Триста восемьдесят четыре субботы. Больше миллиона — на творог. Два дня у плиты — и один-единственный тост, после которого праздник стал унижением.
Минут через сорок зазвонил телефон. Дмитрий.
— Ты чего сорвалась? — спросил он так, будто я ушла за хлебом и задержалась. — Все интересуются. Мама расстроилась.
Мама расстроилась.
Я молча сбросила вызов.
Потом просидела там ещё около часа. Ступни заледенели, колени неприятно ныли от сырости, пальцы почти не слушались. Но мне было безразлично.
На следующий день Дмитрий вернулся с виноватым видом. Топтался у порога, не решаясь пройти дальше, привычно растирал переносицу.
— Послушай, я с ней поговорю, — начал он. — Она правда переборщила. Я ей скажу, чтобы никаких больше Светлан. Вообще никаких.
— Скажешь? — переспросила я.
— Обещаю. Честно.
Я смотрела на него долго. На опущенные плечи. На взгляд, который он всё время прятал куда-то в сторону. На обручальное кольцо на правой руке. И мне ужасно хотелось поверить. До боли хотелось.
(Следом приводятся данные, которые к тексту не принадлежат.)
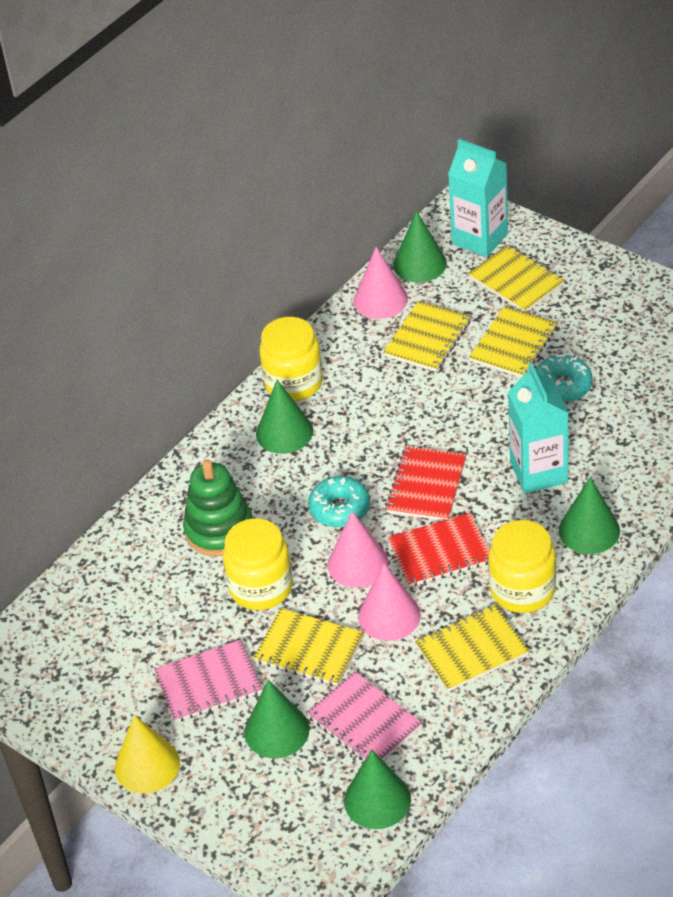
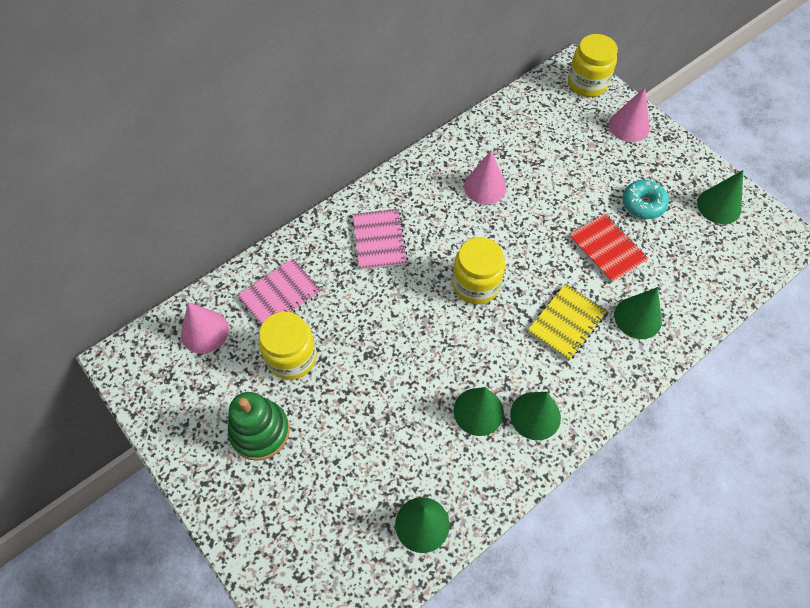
red notebook: 2 -> 1
turquoise carton: 2 -> 0
turquoise donut: 2 -> 1
yellow cone: 1 -> 0
yellow notebook: 5 -> 1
Следующие две недели прошли странно спокойно. Тамара Ильинична не появлялась. Не звонила. В субботу в одиннадцать не свистел чайник для неё, и я полдня ходила по квартире с ощущением, что чего-то не хватает. Только потом поняла: тишины стало слишком много. Я просто отвыкла от неё.
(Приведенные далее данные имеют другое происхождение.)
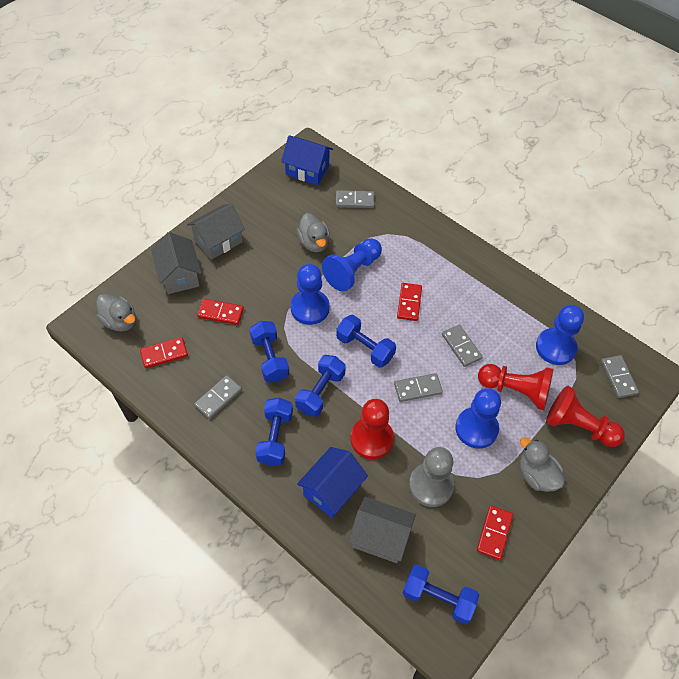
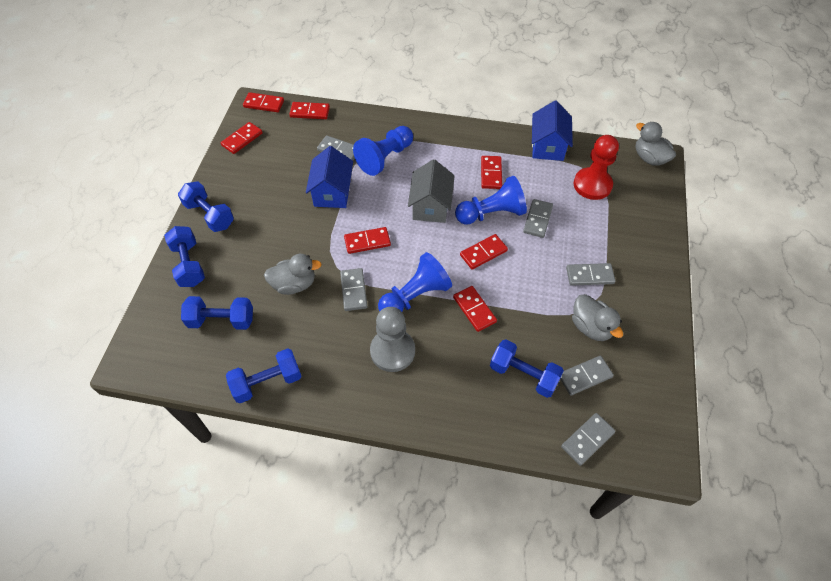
blue pawn: 4 -> 3
grey domino: 5 -> 6
grey house: 3 -> 1
red domino: 4 -> 7
red pawn: 3 -> 1

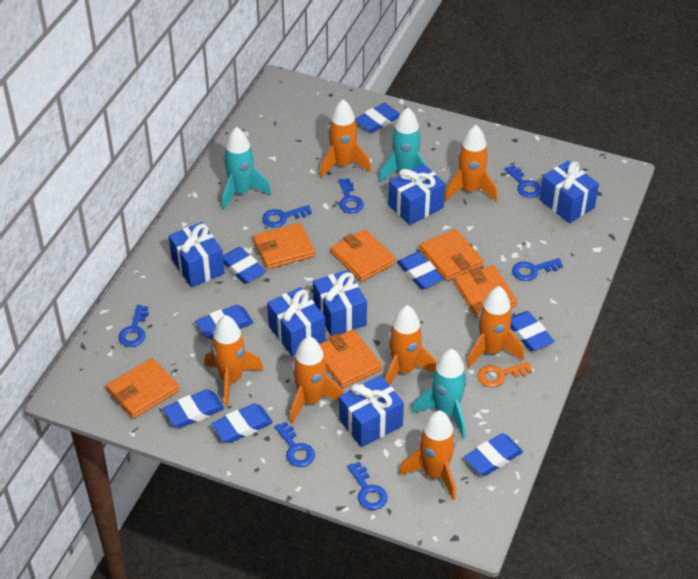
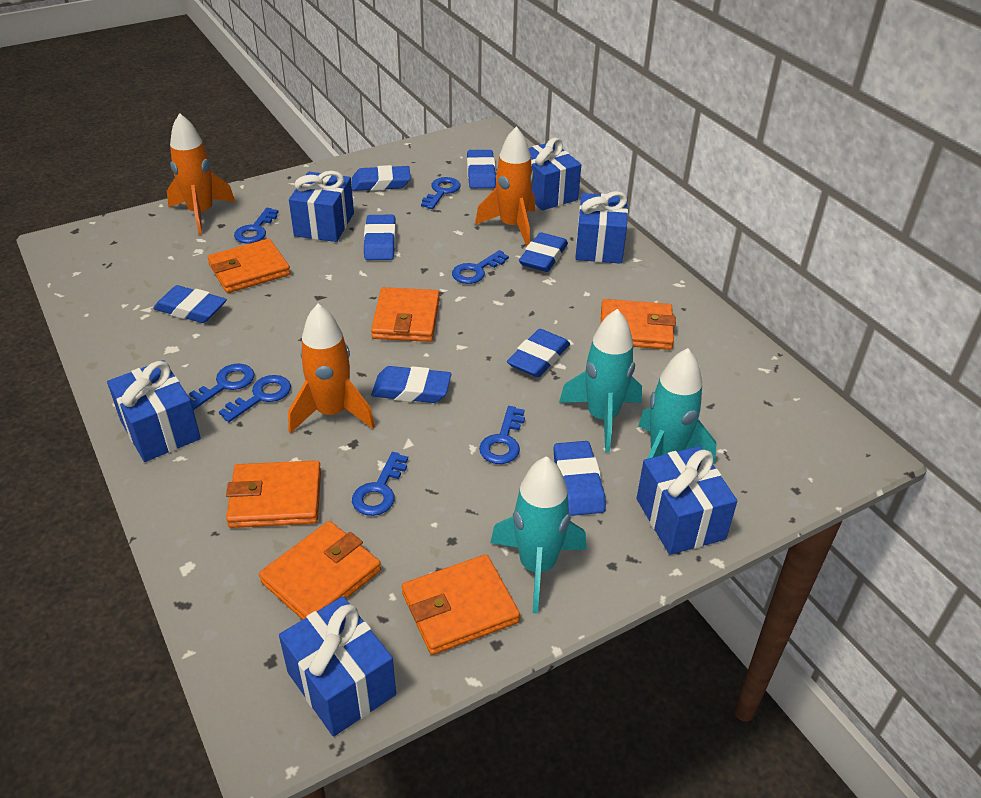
orange key: 1 -> 0
orange rocket: 7 -> 3

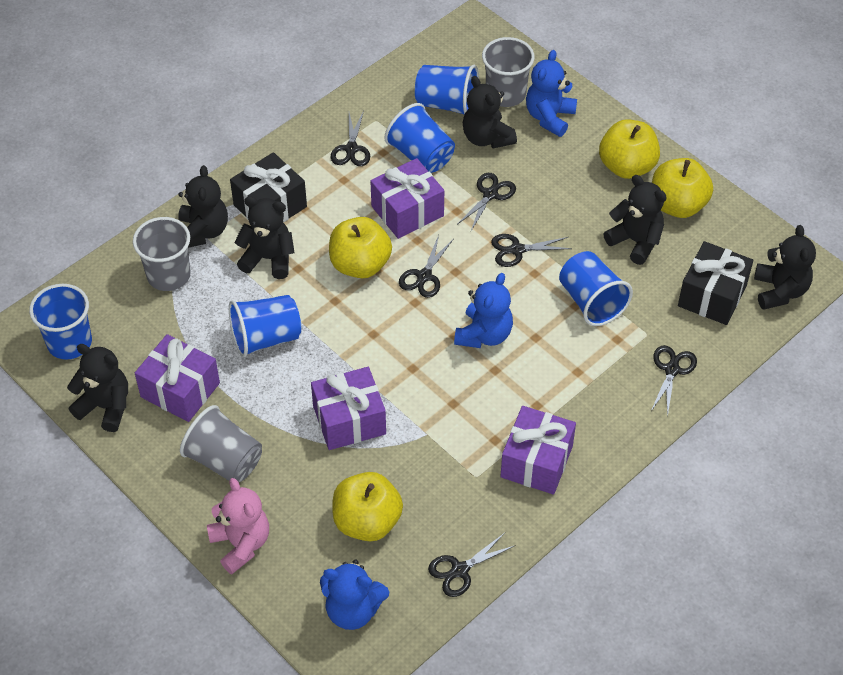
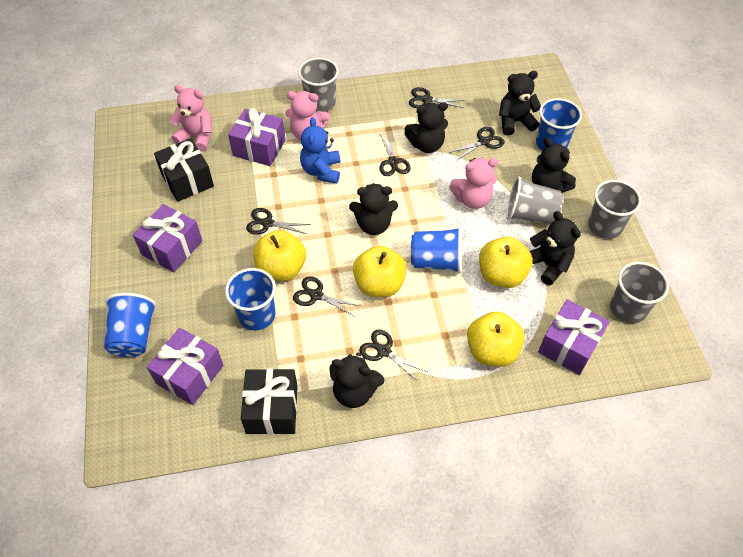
blue cup: 5 -> 4
blue teddy bear: 3 -> 1
grey cup: 3 -> 4
pink teddy bear: 1 -> 3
На кухне пахло не борщом, не тяжёлыми духами, не чужим присутствием. Пахло обычным кофе. Марк растянулся на подоконнике, и солнце ложилось на его рыжую шерсть тёплым золотом. Я стояла у окна с чашкой в руках и вдруг заметила, что могу дышать полной грудью. Ничего не давило. В горле не царапало.
Дмитрий улыбался и повторял:
— Видишь? Я же сказал, что всё улажу.
И я почти поверила.
Почти.
Через три недели снова наступила суббота. Я была на работе: спаниель, заворот, срочная операция. Четыре часа у операционного стола без возможности выпрямиться. Домой я добралась только к семи вечера — руки всё ещё пахли антисептиком, поясница гудела, в висках пульсировала усталость. Мне хотелось одного: горячий душ, тишина и чтобы никто ничего от меня не требовал.
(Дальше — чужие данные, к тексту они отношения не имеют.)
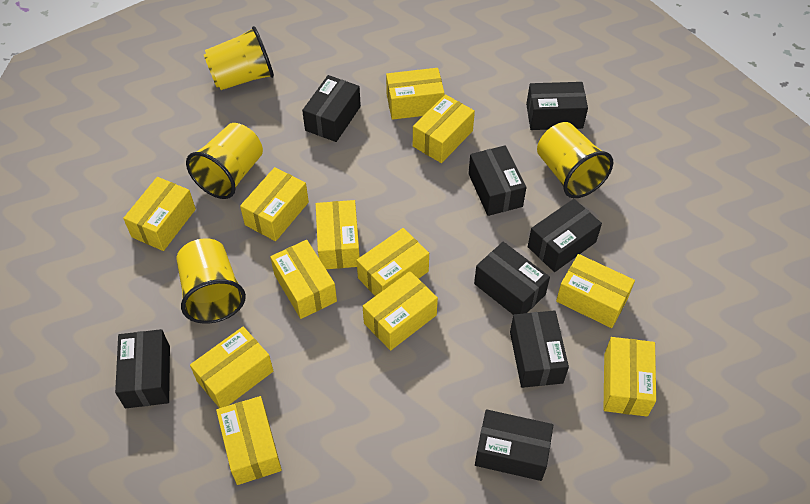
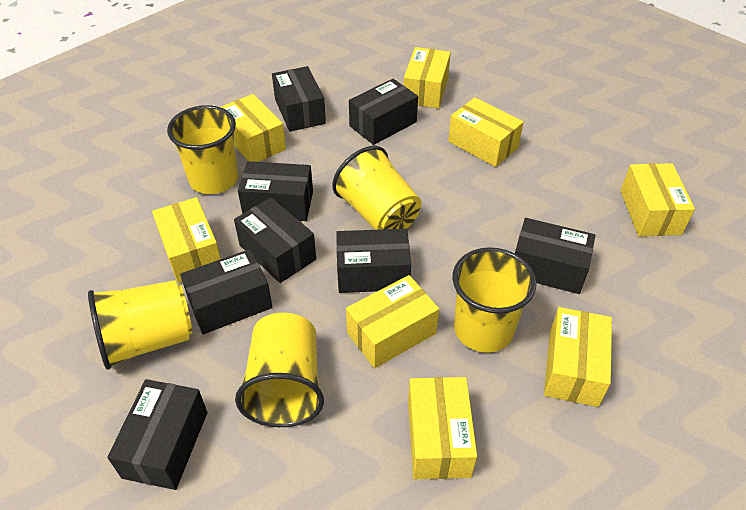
yellow box: 12 -> 8
yellow cup: 4 -> 5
Но свет на кухне горел. И голоса я услышала ещё в прихожей.
На столе стояли две чашки. Тамара Ильинична сидела на моей табуретке — той самой, с немного расшатанной ножкой, на которую обычно сажусь только я. Она держала спину идеально ровно, подбородок был высоко поднят, а брошь под лампой сверкала так, будто её специально начистили к этой сцене. Дмитрий сидел напротив. Сгорбленный. С глазами, уткнутыми в столешницу.
— О, Марина пришла, — произнесла свекровь сладким голосом, от которого по коже прошёл холод. — Проходи, деточка. Нам надо серьёзно поговорить.
Марк не выбежал встречать меня. Я успела заметить лишь рыжий кончик хвоста под диваном в комнате. Животные всё понимают раньше людей. Почти всегда.
Я опустила сумку на пол. Садиться не стала. Так и осталась в проёме кухни — в куртке, в кроссовках, с усталостью в плечах. Под подошвами был линолеум. Тот самый, который я в первый год покупала и стелила за свои деньги.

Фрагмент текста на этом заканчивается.